§ **Instrucciones**:
• a. Indica si cada afirmación concuerda con el hilo de felicitaciones a Valeria y responde sí o no, citando textualmente las palabras decisivas: (i) Tampiqueña se adelantó porque quizá al día siguiente no podría pasar por ahí; (ii) Jaén dice ser el último en llegar a felicitar; (iii) Metztli le manda a Valeria un pastelito.
• b. Prosigue el hilo de felicitaciones a Valeria a partir de su última frase.

++++ Texto seleccionado

# You'll always be forever young Valeria



## Tampiqueña

¡Feliz Cumpleaños Amiga Querida!

Valeria, me adelanté un poco porque tal vez mañana no pueda pararme por aquí y no quería llegar al último a darte un abrazo , había vampiros revoloteando que amenazaban con llegar primero que yo a felicitarte así que hice un poquitito de trampa jajaja.

Espero que la pachanga se ponga muy buena y pases un día precioso. Los amigos llegarán en bola en cualquier momento para armar tremenda fiesta.

Aquí te dejo tu regalo 

Y un abrazote con un cariño enorme


----------



## turi

Ya que estoy aún levantado, no quiero irme a la cama sin felicitarte.

*QUE PASES UN MUY FELIZ CUMPLEAÑOS, VALERIA!!!*

Ya nos contarás que tal te lo has pasado.

Un abrazo,

Juan


----------



## Vampiro

Tampiqueña said:


> ...había vampiros revoloteando que amenazaban con llegar primero que yo a felicitarte así que hice un poquitito de trampa jajaja.





Tramposa.

Pero qué importa... lo importante es el festejo, y que Valeria pase un precioso día.
¡¡FELIZ CUMPLEAÑOS, QUERIDÍSIMA AMIGA!!
No necesito decirte lo especial que eres, pero te lo digo igual: Eres una persona muy especial, muy linda.  Un privilegio poder considerarme tu amigo.
Un regalo.
Y un gran beso,
_


----------



## Jaén

Hey!!!

No soy el último!!! (bueno, estoy presente en la fiesta!!)

Valeria, muchas felicidades y que tengas un lindo día!

Te dejo un regalito, espero que te guste.

Un beso!

Al.


----------



## UVA-Q

Valeria, 
Espero que tengas un maravilloso día, lleno de apapachos, amigos, familia, amor, abrazos, cariño.

Diviértete, relájate, reviéntate!!!!

Abrazos =)


----------



## Metztli

Valeria!!!

Te mando un abrazo enorme!

Acá va un pastelito especial y un brindis con mucho, mucho cariño a tu salud y por tu felicidad! 

Qué tengas un día padrísimo que te dure para todo el año!

++++++++
++++ Conjunto de datos

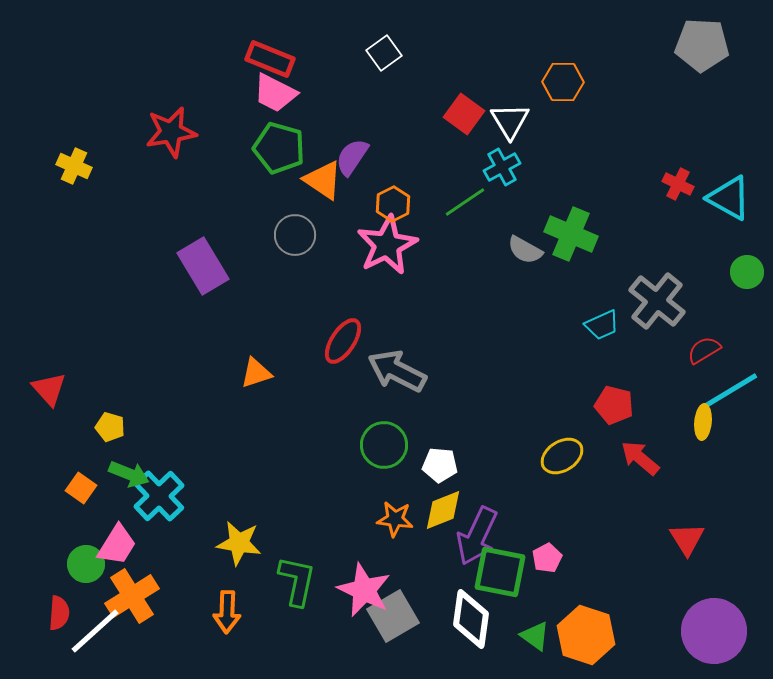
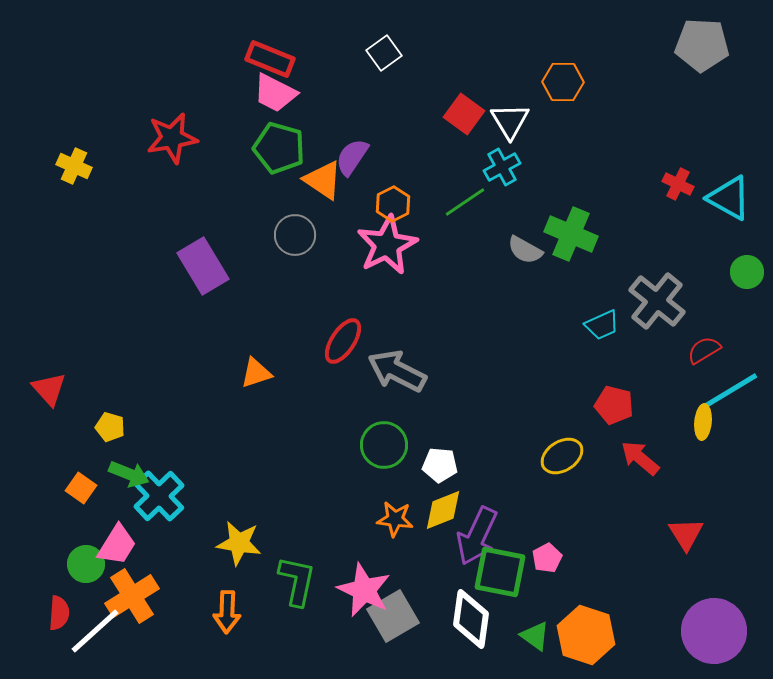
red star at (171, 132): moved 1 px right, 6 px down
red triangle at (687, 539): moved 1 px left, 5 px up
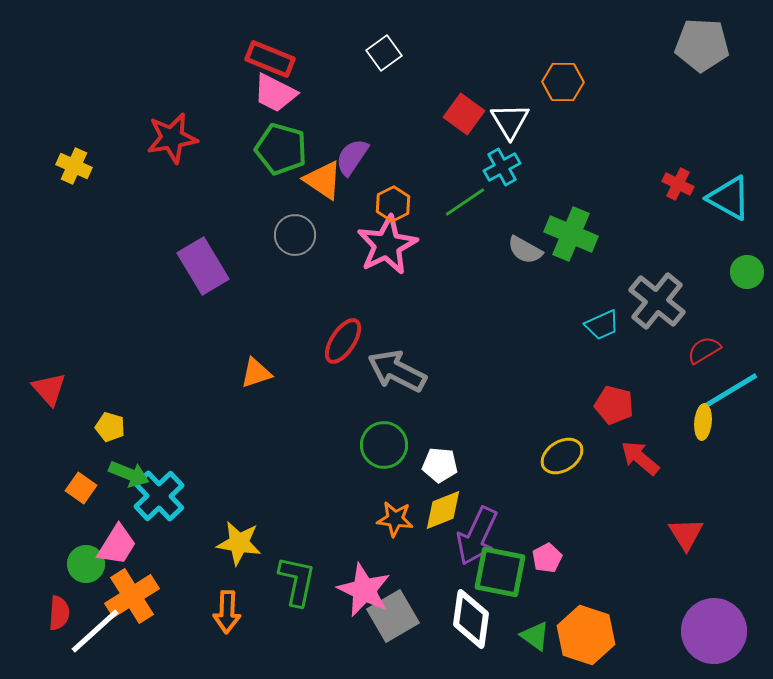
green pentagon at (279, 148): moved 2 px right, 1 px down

++++++++

§ **Problemas resueltos**:
• a.
(i) Sí: «me adelanté un poco porque tal vez mañana no pueda pararme por aquí».
(ii) No: «No soy el último!!!».
(iii) Sí: «Acá va un pastelito especial».

• b.
----------



## Kibramoa

Ya van llegando los amigos y se va armando la pachanga poco a poco.
Muchas felicidades por tu cumple. 
Un abrazo desde este lado del charco.

​


----------



## olivinha

♪♫♫♪♪♫
Feliz, feliz en tu día, 
Amiguita, que WordReference te bendiga
Que reine la paz en tu día  
Y que cumplas muchos más
♪♫♫♪♪♫


----------



## romarsan

Querida amiga
Espero que tengas un día realmente bonito, de los que vale la pena recordar
Sabes cuanto valoro tu amistad Valeria y lo orgullosa que estoy de que me
llames amiga.
Un beso guapa
Y un regalito.


----------



## Vanda

Valéria querida,

Feliz aniversário! Muita saúde, paz e amor!
Passe o dia como merece!


----------



## XiaoRoel

Moitísimos parabéns, miña amiga.
Un bico moi grandísimo.
Xiao.


----------



## ewie

I haz been _bizzy_, Val!


----------



## la_machy

Bueno, la cumpleañera no ha llegado, así que me imagino que la fiesta sigue andando .
Querida Valeria, me fui en busca de algo bello, y este me sedujo para ti. No me pude negar. Espero que te guste .
Sin embargo, este otro, tampoco podía faltar.

Ten un día pleno de luz. 

¡Muy feliz cumpleaños, Preciosa!

Marie.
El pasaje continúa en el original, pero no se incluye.